▸ Instructions to follow
The output should be all lines of the entries below in which the word "guidelines" occurs.

Dataset entries
[Start of Attachment]

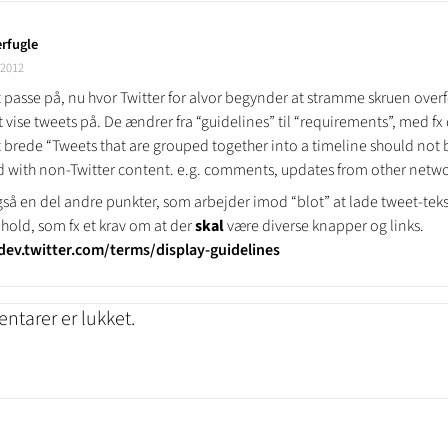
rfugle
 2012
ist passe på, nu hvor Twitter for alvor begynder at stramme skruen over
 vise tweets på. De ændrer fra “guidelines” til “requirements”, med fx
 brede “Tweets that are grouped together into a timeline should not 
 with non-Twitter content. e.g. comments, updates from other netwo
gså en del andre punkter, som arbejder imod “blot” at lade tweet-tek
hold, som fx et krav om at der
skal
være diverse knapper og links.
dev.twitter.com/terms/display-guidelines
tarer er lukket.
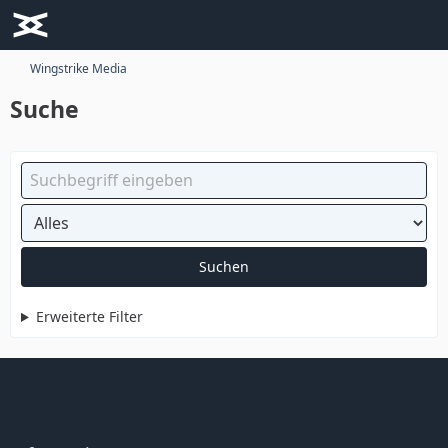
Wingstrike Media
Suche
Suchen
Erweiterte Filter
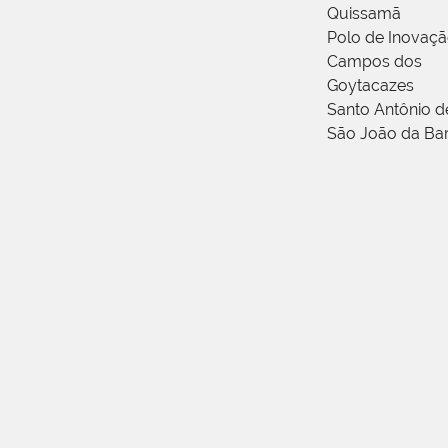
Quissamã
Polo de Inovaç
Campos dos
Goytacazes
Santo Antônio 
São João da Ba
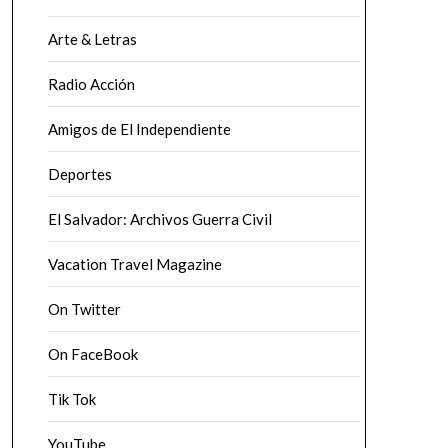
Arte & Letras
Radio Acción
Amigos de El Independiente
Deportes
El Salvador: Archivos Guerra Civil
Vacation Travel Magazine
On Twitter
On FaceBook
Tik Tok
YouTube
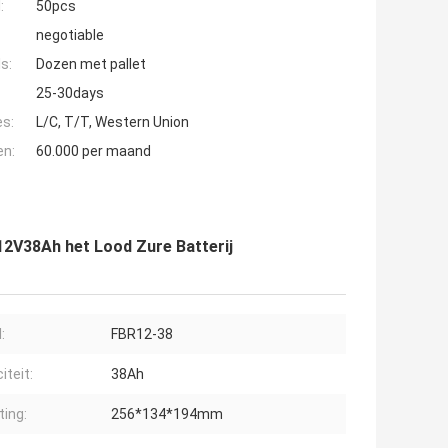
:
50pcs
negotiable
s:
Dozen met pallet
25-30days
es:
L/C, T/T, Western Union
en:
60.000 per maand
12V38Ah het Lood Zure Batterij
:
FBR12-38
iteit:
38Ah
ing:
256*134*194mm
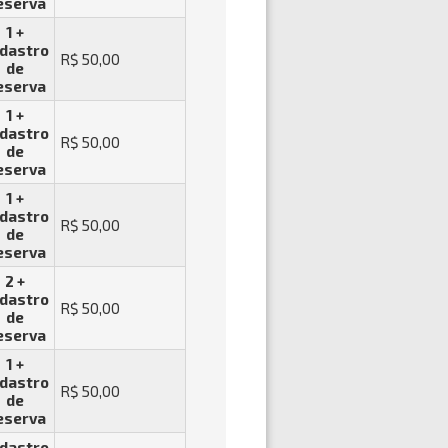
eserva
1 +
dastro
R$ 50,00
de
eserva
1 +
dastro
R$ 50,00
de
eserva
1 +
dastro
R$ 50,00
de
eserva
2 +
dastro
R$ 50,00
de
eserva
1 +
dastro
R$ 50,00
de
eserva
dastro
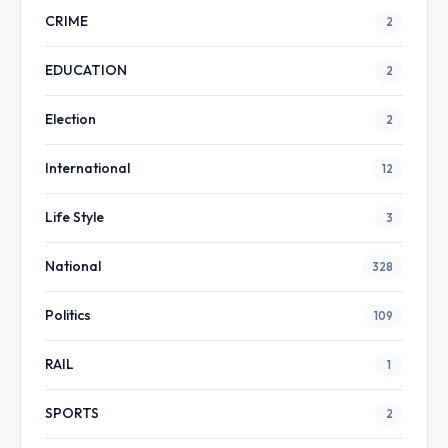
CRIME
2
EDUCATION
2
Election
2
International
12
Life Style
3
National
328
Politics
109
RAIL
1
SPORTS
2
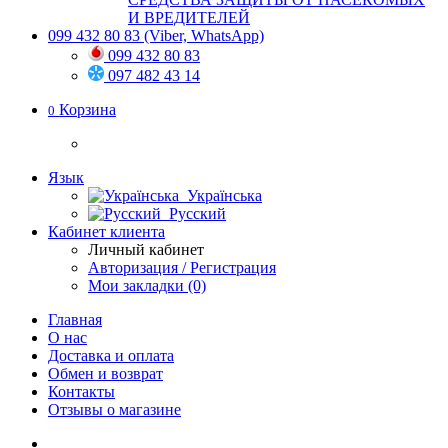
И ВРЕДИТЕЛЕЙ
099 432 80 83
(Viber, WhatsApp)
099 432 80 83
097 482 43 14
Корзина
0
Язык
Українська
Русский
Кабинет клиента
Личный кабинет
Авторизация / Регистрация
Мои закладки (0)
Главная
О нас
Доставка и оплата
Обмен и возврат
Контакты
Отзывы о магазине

[End of Attachment]

▸ Solution
 vise tweets på. De ændrer fra “guidelines” til “requirements”, med fx
dev.twitter.com/terms/display-guidelines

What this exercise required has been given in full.